List every line in the data below that contains the string "тело".
=== INPUT ===
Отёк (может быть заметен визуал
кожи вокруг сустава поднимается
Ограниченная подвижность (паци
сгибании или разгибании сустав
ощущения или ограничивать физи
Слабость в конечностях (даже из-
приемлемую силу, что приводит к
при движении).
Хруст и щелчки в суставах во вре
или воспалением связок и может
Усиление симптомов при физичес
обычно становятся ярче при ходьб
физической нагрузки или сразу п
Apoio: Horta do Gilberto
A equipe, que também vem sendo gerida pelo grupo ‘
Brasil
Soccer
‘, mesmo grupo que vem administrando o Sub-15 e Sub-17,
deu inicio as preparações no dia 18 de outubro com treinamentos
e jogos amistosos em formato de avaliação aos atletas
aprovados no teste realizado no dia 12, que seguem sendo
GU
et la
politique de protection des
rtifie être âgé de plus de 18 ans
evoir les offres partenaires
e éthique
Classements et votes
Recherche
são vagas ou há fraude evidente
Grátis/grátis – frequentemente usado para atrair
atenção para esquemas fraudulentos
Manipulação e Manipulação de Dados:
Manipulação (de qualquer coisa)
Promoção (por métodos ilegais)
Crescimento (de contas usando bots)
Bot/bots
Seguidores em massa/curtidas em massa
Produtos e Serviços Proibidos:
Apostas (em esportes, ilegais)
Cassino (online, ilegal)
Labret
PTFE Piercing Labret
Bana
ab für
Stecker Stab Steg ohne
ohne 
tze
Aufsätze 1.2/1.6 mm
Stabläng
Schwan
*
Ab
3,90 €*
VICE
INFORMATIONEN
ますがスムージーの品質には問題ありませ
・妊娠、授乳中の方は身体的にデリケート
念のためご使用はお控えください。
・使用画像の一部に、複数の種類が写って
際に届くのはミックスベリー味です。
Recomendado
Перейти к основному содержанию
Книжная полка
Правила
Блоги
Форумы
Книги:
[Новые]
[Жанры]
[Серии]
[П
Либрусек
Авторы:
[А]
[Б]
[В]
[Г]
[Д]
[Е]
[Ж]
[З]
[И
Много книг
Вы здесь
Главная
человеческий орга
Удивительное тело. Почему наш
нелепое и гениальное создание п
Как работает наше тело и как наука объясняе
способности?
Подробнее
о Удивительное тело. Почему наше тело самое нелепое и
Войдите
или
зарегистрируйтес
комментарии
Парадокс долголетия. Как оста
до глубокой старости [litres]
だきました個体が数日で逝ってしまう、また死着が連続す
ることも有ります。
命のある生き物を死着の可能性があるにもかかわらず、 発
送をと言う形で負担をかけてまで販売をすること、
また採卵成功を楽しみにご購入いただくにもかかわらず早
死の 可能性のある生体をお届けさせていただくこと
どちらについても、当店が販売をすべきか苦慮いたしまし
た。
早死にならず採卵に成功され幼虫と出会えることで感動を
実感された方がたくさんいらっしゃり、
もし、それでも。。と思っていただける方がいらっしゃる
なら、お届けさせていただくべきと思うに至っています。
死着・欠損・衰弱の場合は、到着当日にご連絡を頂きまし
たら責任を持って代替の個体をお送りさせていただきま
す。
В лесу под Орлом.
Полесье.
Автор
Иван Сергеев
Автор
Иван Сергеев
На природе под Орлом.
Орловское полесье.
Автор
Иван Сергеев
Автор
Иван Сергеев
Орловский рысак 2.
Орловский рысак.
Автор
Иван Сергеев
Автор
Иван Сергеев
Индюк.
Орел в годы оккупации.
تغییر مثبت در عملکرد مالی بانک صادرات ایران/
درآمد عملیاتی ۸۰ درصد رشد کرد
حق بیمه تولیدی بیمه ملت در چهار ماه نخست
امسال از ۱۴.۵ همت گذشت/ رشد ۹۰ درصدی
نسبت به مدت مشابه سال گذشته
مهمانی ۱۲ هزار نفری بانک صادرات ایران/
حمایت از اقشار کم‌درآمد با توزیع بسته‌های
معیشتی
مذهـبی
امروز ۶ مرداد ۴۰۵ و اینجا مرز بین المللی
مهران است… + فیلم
===
→ **EXERCISE ANSWER**
Удивительное тело. Почему наш
Как работает наше тело и как наука объясняе
о Удивительное тело. Почему наше тело самое нелепое и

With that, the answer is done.